**给定题目 a**
把下方清单中从含有“collection date as typed: 24 Oct 1963”的那一行到含有“name author: (Brack.) Lellinger”的那一行（首尾两行都算在内）整理成 JSON 字符串列表，每行对应一个字符串，略去空行，只输出这一段。

**网页摘录**
::::::

使用前面抓取本机发出报文的方法,协议使用其它值,就是抓取2层报文的技巧,而且只能抓接收的报文。

协议族为PF_PACKET套接字使用较多。

ETH_P_ALL自身定义于  /usr/include/linux/if_ether.h中,

#define ETH_P_ALL       0x0003

ETH_P_ALL占两个字节值为0x0003

其他的:

#define ETH_P_LOOP 0x0060 /* Ethernet Loopback packet */

#define ETH_P_PUP 0x0200 /* Xerox PUP packet */

#define ETH_P_PUPAT 0x0201 /* Xerox PUP Addr Trans packet */

#define ETH_P_IP 0x0800 /* Internet Protocol packet */

#define ETH_P_X25 0x0805 /* CCITT X.25 */

#define ETH_P_ARP 0x0806 /* Address Resolution packet */

#define ETH_P_BPQ 0x08FF /* G8BPQ AX.25 Ethernet Packet [ NOT AN

#define ETH_P_IEEEPUP 0x0a00 /* Xerox IEEE802.3 PUP packet */

#define ETH_P_IEEEPUPAT 0x0a01 /* Xerox IEEE802.3 PUP Addr Trans packet*/

以太网封装中,数据链路帧中类型字段为0800指示的数据为ip报文,0806为ARP报文等等。

::::::

**任务数据**
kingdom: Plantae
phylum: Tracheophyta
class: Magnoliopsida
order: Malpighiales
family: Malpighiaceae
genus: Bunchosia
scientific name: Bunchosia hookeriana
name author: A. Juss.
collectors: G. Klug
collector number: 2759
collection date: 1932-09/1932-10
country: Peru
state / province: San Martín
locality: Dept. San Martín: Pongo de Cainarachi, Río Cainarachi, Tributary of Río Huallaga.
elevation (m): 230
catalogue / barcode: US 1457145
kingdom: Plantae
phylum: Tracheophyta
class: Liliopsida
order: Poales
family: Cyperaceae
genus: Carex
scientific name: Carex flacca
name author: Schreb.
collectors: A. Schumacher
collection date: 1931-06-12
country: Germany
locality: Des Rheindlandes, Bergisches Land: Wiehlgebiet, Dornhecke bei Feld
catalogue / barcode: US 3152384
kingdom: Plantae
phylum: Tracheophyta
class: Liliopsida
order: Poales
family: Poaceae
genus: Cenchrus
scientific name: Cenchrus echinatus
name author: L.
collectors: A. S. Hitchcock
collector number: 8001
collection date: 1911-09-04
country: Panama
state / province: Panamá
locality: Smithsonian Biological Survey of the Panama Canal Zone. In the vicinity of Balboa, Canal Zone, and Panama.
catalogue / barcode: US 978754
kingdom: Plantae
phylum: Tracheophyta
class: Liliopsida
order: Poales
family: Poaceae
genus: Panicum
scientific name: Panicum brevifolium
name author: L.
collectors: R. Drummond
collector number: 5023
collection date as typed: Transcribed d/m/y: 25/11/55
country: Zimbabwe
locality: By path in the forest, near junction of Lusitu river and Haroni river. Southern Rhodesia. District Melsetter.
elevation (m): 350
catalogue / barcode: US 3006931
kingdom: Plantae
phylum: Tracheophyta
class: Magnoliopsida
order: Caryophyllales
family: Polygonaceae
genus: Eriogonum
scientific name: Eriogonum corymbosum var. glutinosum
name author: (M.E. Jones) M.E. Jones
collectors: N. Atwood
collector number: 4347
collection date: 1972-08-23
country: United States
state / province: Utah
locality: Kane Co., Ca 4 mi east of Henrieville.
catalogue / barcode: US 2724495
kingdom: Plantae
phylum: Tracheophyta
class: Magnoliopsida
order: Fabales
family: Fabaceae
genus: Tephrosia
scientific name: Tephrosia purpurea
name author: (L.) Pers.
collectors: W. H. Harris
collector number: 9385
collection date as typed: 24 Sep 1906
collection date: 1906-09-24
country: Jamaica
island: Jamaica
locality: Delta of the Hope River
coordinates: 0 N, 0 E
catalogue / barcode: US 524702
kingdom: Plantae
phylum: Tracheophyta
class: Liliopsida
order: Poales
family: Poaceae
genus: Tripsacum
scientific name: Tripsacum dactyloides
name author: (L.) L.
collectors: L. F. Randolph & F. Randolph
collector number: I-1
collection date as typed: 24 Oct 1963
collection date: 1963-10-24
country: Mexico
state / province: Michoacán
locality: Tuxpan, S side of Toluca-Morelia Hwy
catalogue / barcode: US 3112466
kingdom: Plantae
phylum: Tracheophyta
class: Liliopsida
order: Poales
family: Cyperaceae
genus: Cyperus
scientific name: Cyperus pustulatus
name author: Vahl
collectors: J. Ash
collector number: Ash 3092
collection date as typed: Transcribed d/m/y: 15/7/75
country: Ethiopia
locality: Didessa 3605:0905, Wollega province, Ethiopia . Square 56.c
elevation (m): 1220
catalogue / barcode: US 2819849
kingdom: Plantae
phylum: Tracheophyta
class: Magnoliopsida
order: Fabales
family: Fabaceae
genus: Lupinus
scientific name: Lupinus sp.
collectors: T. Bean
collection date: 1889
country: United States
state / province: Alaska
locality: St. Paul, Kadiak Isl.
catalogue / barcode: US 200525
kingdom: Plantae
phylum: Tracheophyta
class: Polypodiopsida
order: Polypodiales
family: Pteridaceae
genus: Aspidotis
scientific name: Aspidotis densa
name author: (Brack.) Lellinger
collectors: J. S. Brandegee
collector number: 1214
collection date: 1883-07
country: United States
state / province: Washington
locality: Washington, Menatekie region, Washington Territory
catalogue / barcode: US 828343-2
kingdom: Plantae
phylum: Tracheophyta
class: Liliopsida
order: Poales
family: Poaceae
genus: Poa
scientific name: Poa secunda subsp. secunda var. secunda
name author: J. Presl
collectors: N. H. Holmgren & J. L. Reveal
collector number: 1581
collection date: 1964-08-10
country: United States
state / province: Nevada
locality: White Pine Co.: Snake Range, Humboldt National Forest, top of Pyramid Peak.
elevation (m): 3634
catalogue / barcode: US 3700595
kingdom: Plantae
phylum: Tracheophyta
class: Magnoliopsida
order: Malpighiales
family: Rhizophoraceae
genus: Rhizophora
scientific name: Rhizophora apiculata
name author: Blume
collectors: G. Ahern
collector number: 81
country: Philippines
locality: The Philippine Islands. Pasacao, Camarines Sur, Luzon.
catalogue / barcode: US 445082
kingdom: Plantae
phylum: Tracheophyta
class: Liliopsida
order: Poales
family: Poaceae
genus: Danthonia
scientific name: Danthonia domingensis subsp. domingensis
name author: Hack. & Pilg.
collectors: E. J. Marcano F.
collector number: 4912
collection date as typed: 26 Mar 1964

::::::

**给定题目 b**
将上面讲 PF_PACKET 套接字和以太网协议类型的网页摘录一字不差地完整抄写一遍。

**完整答案 a**
[
  "collection date as typed: 24 Oct 1963",
  "collection date: 1963-10-24",
  "country: Mexico",
  "state / province: Michoacán",
  "locality: Tuxpan, S side of Toluca-Morelia Hwy",
  "catalogue / barcode: US 3112466",
  "kingdom: Plantae",
  "phylum: Tracheophyta",
  "class: Liliopsida",
  "order: Poales",
  "family: Cyperaceae",
  "genus: Cyperus",
  "scientific name: Cyperus pustulatus",
  "name author: Vahl",
  "collectors: J. Ash",
  "collector number: Ash 3092",
  "collection date as typed: Transcribed d/m/y: 15/7/75",
  "country: Ethiopia",
  "locality: Didessa 3605:0905, Wollega province, Ethiopia . Square 56.c",
  "elevation (m): 1220",
  "catalogue / barcode: US 2819849",
  "kingdom: Plantae",
  "phylum: Tracheophyta",
  "class: Magnoliopsida",
  "order: Fabales",
  "family: Fabaceae",
  "genus: Lupinus",
  "scientific name: Lupinus sp.",
  "collectors: T. Bean",
  "collection date: 1889",
  "country: United States",
  "state / province: Alaska",
  "locality: St. Paul, Kadiak Isl.",
  "catalogue / barcode: US 200525",
  "kingdom: Plantae",
  "phylum: Tracheophyta",
  "class: Polypodiopsida",
  "order: Polypodiales",
  "family: Pteridaceae",
  "genus: Aspidotis",
  "scientific name: Aspidotis densa",
  "name author: (Brack.) Lellinger"
]

**完整答案 b**
使用前面抓取本机发出报文的方法,协议使用其它值,就是抓取2层报文的技巧,而且只能抓接收的报文。

协议族为PF_PACKET套接字使用较多。

ETH_P_ALL自身定义于  /usr/include/linux/if_ether.h中,

#define ETH_P_ALL       0x0003

ETH_P_ALL占两个字节值为0x0003

其他的:

#define ETH_P_LOOP 0x0060 /* Ethernet Loopback packet */

#define ETH_P_PUP 0x0200 /* Xerox PUP packet */

#define ETH_P_PUPAT 0x0201 /* Xerox PUP Addr Trans packet */

#define ETH_P_IP 0x0800 /* Internet Protocol packet */

#define ETH_P_X25 0x0805 /* CCITT X.25 */

#define ETH_P_ARP 0x0806 /* Address Resolution packet */

#define ETH_P_BPQ 0x08FF /* G8BPQ AX.25 Ethernet Packet [ NOT AN

#define ETH_P_IEEEPUP 0x0a00 /* Xerox IEEE802.3 PUP packet */

#define ETH_P_IEEEPUPAT 0x0a01 /* Xerox IEEE802.3 PUP Addr Trans packet*/

以太网封装中,数据链路帧中类型字段为0800指示的数据为ip报文,0806为ARP报文等等。